The CR rate in the non-ASCT group was comparable to that in the MAIA group (DRd: CR rate 51%, 58%) [9]. In the non-ASCT group with patients 65 years and older, CR rates and PFS were similar to or better than the results of ASCT plus VRd therapy in younger patients in the IFM 2009 trial (IFM 2009 ASCT: mPFS, 50 months; non-ASCT group in this study: mPFS, 94.2 months) [1]. In the MAIA trial, 55% of the patients were 65–74 years old, but 43% were 75 years and older, with similar CR rates to what was obtained in the ASCT group in this study; therefore, DRd therapy may have a similar outcome as transplantation for fit patients even if they are over 75 years old [10].

Berrotti et al. showed that PFS was superior in the ASCT group than in the not-ASCT group for MM aged 65–74 years which is roughly the same age range as in our study; however, first-line treatment in the most patients of not-ASCT group in this study was bortezomib, melphalan, prednisone (VMP), with only 2/46 patients receiving the daratumumab base regimen [14]. This study is very different from our study, which included many anti-CD38 mAbs that are expected to respond better than bortezomib-based regimens.

Based on the results of this study, ASCT is becoming less significant in patients older than 65 years, but alkylating agents with ASCT are important treatments for patients with extramedullary disease (EMD) or plasma cell leukemia (PCL), and ASCT should be performed whenever possible in such cases [15,16,17]. It is necessary to consider which cases, other than EMD-MM and PCL, should be aggressively treated with ASCT.

This retrospective cohort study had some limitations. First, our study used a retrospective design and may therefore be susceptible to disadvantages such as patient selection bias. Furthermore, the treatment selection was left to the physician, and there was no set protocol for selection. Nevertheless, our study is significant because the not-ASCT group may have had worse patient background conditions than the ASCT group. Second, the relatively very small number of patients included in each molecular risk subgroup may have led to failure in distinguishing the prognostic differences between the two groups. Further investigation in prospective studies will be needed. Third, post-transplant treatment in the ASCT group was not standardized, which may have affected post-transplant prognosis.

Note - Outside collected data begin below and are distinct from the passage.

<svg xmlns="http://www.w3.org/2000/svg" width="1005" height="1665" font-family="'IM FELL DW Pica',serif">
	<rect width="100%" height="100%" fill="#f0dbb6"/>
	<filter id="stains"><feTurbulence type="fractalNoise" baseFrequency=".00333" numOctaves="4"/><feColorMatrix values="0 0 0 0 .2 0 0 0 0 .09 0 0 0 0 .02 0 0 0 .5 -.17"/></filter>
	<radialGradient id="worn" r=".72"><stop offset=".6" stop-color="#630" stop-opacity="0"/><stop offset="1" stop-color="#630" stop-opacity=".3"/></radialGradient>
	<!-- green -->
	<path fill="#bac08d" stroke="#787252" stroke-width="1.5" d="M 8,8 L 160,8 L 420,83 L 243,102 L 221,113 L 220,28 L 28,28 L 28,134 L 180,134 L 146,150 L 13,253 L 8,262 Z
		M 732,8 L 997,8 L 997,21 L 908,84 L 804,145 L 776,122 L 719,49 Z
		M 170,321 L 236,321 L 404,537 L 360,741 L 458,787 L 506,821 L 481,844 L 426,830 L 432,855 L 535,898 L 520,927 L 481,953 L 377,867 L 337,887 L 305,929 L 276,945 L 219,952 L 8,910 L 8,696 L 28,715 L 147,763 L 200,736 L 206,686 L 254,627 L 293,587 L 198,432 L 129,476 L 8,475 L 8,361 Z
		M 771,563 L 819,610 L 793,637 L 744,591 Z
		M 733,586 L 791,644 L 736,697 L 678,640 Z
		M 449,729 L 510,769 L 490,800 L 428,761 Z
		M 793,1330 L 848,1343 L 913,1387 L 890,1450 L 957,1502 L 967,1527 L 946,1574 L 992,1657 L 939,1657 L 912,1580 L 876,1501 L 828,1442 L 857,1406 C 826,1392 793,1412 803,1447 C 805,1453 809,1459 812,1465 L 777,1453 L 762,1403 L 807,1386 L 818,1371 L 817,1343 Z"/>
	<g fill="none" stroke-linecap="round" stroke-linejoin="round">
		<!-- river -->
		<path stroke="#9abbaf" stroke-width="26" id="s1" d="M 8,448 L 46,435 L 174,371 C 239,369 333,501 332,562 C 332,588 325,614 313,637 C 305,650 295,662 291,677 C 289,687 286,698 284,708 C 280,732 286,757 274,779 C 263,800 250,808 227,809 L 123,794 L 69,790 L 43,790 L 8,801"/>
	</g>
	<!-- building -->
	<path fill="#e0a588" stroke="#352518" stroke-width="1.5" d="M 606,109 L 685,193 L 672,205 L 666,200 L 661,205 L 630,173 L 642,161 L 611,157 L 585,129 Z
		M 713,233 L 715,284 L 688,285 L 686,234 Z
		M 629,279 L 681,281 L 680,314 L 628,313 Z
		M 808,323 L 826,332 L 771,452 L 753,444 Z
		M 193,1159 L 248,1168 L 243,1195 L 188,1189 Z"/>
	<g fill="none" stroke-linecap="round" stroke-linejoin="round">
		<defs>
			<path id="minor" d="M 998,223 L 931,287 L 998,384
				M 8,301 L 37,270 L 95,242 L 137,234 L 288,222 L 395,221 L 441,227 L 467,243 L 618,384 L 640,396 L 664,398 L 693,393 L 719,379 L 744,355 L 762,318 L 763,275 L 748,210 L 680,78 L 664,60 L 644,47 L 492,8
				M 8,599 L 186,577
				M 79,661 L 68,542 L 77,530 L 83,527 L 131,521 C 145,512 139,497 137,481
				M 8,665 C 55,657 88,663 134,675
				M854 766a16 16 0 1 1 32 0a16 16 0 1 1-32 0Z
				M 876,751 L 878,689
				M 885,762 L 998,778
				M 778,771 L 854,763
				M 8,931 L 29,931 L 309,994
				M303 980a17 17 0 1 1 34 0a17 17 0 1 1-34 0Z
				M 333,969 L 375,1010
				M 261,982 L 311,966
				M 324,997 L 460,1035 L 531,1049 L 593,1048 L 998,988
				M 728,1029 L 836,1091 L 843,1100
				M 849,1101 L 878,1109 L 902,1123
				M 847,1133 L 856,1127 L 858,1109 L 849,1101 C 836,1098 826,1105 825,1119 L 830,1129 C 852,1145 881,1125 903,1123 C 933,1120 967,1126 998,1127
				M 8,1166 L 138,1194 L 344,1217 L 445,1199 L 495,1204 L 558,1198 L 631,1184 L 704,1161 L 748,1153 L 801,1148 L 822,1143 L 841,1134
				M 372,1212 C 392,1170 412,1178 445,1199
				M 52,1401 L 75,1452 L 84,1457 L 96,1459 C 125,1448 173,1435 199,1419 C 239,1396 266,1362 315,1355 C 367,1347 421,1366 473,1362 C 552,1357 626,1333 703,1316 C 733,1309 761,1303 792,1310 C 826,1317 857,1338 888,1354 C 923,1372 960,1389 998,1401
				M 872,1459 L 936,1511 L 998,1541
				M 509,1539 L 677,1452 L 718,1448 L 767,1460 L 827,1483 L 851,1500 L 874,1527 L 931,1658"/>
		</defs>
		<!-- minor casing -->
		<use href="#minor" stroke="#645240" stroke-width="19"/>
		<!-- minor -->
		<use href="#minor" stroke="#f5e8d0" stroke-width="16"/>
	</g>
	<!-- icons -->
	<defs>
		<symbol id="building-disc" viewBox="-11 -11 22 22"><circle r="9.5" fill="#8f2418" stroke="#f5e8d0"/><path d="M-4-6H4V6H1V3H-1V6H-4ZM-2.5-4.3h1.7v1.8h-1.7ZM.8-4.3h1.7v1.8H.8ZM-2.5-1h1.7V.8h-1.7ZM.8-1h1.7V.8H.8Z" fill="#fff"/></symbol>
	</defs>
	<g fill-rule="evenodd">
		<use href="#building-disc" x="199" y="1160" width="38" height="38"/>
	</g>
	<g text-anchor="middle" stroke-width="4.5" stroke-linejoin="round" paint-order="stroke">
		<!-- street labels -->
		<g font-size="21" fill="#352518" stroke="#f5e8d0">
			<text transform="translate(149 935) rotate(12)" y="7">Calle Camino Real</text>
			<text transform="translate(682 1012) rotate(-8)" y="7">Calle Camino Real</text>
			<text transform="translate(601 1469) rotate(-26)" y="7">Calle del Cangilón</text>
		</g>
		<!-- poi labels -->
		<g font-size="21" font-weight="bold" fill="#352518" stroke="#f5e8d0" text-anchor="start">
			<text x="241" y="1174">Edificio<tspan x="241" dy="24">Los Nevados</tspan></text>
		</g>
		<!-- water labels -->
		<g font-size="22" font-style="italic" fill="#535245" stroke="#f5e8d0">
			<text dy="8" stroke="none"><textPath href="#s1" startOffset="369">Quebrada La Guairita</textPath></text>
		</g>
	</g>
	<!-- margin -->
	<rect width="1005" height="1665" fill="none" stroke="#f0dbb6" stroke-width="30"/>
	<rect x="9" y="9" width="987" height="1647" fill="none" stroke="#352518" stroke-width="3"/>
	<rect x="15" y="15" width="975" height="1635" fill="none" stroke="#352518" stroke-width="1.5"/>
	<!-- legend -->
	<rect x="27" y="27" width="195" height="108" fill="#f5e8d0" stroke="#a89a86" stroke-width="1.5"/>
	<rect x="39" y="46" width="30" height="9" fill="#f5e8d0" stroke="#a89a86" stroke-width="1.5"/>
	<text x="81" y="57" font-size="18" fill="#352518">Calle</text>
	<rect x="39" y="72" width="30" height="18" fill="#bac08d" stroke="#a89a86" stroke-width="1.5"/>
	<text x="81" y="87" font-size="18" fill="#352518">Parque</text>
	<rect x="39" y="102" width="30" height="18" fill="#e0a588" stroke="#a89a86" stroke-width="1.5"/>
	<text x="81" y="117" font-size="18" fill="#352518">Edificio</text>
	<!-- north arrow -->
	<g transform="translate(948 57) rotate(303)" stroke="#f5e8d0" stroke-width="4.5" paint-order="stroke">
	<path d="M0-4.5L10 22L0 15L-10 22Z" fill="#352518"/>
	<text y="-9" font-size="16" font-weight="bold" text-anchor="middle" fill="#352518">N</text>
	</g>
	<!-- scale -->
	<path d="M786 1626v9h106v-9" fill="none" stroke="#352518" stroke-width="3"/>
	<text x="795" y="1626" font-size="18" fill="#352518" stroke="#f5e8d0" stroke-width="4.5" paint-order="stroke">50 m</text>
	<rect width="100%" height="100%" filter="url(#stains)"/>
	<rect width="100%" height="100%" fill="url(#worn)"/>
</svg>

In conclusion, ASCT is becoming less significant in patients older than 65 years because novel agents can achieve a good response without ASCT. Achievement of CR with or without ASCT appears to be most important for prolonging the survival of patients with MM. Even in ASCT-ineligible cases, combinations of novel agents such as daratumumab can provide results comparable to those of ASCT. Still, EMD-MM and PCL cases should be aggressively treated with ASCT.